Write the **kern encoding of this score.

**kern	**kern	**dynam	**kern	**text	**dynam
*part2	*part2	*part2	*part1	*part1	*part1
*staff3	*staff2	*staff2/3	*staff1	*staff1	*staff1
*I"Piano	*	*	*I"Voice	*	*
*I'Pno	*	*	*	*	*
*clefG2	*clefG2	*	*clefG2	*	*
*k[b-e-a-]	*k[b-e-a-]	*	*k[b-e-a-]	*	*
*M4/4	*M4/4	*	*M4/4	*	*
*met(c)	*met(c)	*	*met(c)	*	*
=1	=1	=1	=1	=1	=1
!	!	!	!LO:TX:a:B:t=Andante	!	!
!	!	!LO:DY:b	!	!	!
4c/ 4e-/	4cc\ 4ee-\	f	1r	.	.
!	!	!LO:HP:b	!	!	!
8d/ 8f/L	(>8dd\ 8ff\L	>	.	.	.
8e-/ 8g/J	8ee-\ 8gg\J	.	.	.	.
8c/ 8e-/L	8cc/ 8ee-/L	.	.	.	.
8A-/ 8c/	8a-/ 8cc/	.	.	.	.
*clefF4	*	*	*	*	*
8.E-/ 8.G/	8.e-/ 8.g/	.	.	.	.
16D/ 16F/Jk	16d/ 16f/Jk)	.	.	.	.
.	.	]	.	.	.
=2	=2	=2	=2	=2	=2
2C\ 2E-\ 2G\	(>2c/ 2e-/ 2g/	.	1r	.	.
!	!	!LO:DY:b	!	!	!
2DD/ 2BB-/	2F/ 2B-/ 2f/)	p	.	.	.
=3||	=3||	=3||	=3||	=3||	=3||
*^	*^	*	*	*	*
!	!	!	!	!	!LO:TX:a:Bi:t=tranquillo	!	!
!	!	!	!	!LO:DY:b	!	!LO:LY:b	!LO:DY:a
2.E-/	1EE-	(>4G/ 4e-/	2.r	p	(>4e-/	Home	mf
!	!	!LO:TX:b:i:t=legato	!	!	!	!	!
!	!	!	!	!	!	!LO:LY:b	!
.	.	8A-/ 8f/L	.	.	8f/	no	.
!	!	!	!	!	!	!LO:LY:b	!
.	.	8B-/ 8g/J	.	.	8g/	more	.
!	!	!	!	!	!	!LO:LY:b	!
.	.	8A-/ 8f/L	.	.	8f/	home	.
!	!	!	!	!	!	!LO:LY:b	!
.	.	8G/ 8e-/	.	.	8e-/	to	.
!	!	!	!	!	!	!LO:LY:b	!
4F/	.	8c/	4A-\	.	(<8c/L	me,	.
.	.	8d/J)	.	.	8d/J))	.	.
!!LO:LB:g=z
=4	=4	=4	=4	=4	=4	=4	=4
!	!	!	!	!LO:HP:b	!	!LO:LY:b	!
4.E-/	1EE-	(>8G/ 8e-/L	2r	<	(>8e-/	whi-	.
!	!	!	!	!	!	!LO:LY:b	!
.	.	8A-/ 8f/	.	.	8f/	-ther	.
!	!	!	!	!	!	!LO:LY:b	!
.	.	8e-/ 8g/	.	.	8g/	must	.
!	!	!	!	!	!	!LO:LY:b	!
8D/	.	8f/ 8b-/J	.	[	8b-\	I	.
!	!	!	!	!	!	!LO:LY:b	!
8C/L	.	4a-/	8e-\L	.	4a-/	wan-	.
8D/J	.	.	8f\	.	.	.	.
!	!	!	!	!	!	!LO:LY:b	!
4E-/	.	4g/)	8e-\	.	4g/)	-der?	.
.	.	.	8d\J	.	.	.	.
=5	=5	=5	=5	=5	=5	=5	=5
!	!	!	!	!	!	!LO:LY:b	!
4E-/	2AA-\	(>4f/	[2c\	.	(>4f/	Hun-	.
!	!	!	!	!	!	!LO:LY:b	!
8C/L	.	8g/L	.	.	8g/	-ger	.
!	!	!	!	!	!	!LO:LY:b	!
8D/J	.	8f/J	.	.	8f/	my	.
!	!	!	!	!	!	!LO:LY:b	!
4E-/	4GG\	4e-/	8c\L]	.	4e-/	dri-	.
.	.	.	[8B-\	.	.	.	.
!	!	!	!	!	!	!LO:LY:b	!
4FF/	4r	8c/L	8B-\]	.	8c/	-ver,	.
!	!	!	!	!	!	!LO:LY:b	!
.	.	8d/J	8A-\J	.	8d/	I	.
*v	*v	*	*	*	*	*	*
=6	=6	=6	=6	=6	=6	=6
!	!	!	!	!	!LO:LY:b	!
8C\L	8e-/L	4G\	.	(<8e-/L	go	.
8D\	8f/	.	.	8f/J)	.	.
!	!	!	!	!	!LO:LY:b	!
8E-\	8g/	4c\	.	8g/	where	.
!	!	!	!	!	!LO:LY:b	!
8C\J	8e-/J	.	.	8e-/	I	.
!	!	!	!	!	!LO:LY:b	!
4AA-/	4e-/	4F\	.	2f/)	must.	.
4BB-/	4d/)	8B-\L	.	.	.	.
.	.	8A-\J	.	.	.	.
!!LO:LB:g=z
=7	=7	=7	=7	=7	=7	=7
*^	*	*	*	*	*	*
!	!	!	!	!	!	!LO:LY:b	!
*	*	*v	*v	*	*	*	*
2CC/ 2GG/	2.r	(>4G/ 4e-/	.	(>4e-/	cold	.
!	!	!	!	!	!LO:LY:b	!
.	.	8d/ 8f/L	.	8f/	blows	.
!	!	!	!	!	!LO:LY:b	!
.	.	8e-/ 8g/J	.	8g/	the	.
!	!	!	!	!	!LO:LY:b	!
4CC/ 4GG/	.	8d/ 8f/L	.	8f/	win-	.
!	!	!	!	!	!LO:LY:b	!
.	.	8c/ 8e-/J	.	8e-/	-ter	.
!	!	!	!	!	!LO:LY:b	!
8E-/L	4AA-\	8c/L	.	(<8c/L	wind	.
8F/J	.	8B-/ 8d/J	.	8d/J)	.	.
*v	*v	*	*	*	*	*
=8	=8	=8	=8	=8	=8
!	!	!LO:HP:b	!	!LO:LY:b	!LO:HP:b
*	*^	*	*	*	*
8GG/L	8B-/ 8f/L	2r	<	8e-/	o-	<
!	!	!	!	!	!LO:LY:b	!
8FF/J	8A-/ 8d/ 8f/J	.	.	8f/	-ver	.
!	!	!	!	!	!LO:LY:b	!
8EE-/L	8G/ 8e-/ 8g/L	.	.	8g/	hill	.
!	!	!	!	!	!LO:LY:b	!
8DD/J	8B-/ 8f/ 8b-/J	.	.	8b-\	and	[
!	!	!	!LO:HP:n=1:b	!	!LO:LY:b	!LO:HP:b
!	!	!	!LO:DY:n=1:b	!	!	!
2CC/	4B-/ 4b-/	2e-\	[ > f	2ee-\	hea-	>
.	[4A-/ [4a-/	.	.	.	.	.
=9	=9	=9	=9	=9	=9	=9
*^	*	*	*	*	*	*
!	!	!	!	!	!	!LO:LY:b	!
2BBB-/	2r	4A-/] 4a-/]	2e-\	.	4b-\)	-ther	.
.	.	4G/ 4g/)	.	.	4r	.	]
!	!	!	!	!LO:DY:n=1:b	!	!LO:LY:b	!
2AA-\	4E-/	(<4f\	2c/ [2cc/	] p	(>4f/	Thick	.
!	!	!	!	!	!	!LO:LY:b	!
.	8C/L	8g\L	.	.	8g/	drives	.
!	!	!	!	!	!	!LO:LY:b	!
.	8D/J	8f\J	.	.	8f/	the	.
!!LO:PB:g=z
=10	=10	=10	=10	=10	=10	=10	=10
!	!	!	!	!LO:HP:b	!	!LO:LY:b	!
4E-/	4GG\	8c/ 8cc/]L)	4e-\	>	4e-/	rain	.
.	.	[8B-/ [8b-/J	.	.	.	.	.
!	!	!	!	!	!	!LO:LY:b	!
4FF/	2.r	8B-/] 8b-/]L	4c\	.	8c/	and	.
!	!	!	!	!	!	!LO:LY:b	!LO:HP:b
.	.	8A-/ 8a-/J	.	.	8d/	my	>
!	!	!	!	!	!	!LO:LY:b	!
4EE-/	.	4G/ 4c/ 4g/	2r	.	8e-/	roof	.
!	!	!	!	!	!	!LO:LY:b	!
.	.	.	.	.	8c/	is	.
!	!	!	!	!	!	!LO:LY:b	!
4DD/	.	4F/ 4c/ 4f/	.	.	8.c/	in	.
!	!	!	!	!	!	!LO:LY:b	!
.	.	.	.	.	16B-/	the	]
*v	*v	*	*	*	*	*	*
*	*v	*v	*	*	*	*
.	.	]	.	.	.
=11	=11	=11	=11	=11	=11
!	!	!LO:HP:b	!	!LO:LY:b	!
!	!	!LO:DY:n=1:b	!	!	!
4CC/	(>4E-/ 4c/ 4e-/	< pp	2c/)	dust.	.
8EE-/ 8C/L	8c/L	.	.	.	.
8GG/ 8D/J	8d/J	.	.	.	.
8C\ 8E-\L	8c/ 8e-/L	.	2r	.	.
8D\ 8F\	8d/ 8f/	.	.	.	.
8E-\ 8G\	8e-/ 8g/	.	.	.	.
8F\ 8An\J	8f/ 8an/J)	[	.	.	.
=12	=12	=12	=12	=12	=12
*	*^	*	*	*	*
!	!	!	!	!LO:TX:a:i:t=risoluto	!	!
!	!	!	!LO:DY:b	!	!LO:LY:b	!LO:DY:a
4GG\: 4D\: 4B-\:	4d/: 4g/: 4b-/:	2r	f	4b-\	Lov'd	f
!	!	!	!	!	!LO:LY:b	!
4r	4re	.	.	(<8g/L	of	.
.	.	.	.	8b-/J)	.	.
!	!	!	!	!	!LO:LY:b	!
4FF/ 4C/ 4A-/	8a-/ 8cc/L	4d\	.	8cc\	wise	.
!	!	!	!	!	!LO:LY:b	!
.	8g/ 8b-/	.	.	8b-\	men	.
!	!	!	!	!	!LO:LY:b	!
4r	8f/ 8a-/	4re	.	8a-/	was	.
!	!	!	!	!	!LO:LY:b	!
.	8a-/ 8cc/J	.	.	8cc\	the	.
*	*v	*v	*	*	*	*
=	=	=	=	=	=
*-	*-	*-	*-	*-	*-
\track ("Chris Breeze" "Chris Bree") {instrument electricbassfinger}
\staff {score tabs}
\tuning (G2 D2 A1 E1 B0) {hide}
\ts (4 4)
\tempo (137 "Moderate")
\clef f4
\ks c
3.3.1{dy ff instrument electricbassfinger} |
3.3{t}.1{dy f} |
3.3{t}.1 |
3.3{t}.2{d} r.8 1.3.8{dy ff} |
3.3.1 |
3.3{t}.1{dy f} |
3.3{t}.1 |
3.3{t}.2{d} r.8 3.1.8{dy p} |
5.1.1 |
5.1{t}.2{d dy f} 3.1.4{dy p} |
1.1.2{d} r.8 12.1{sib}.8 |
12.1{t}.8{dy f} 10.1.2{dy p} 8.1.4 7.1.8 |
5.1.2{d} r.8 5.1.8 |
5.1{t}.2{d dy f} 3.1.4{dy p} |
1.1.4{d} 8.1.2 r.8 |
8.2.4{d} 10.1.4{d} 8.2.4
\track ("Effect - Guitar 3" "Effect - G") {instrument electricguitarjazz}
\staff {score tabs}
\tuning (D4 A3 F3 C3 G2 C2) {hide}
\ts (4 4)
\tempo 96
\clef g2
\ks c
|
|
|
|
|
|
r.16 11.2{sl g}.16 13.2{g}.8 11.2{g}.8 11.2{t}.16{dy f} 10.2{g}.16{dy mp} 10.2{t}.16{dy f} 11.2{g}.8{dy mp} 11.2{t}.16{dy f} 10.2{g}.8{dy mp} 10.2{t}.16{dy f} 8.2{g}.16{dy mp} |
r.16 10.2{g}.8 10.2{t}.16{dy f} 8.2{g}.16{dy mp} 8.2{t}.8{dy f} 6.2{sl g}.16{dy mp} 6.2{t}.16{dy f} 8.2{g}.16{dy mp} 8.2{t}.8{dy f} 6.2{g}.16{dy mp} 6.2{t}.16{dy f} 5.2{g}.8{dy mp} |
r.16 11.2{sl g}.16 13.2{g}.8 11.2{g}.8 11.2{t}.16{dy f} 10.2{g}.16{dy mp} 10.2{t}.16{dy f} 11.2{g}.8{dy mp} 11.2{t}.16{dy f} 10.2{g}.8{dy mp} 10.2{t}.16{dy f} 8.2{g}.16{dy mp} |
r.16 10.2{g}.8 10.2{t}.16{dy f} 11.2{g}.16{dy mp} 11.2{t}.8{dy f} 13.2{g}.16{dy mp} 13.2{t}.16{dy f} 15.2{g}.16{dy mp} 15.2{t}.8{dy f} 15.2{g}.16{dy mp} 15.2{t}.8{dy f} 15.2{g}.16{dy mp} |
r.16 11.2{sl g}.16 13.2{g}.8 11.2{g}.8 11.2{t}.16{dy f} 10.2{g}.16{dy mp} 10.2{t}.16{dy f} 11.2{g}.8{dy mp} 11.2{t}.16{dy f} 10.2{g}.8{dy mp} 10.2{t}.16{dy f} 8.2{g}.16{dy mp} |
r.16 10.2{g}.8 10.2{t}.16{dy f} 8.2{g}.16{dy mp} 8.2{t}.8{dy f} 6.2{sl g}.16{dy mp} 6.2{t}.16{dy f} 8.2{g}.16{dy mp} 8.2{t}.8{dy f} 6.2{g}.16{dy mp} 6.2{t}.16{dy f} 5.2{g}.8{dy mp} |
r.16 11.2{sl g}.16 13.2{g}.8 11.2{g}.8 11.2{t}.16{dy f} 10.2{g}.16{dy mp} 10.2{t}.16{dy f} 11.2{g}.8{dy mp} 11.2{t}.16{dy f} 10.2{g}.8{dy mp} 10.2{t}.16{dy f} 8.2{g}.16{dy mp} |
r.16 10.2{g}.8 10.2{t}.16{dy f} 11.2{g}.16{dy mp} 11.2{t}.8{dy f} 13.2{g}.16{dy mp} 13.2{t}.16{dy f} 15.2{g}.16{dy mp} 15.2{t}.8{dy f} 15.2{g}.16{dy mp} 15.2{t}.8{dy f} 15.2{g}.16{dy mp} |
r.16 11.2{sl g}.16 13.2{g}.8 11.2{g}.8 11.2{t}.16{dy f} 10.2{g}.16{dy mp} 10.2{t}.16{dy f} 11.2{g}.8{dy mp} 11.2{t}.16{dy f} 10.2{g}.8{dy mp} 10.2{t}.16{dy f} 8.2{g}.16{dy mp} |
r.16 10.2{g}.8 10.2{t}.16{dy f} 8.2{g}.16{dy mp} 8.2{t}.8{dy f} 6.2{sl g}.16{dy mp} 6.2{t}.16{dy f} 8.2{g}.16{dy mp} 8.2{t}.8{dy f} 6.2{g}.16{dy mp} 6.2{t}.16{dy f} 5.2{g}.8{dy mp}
====================
→ Description of the task: From the listing above, pick out every line that contains the word "instrument" and copy each one.

→ Task solution:
\track ("Chris Breeze" "Chris Bree") {instrument electricbassfinger}
3.3.1{dy ff instrument electricbassfinger} |
\track ("Effect - Guitar 3" "Effect - G") {instrument electricguitarjazz}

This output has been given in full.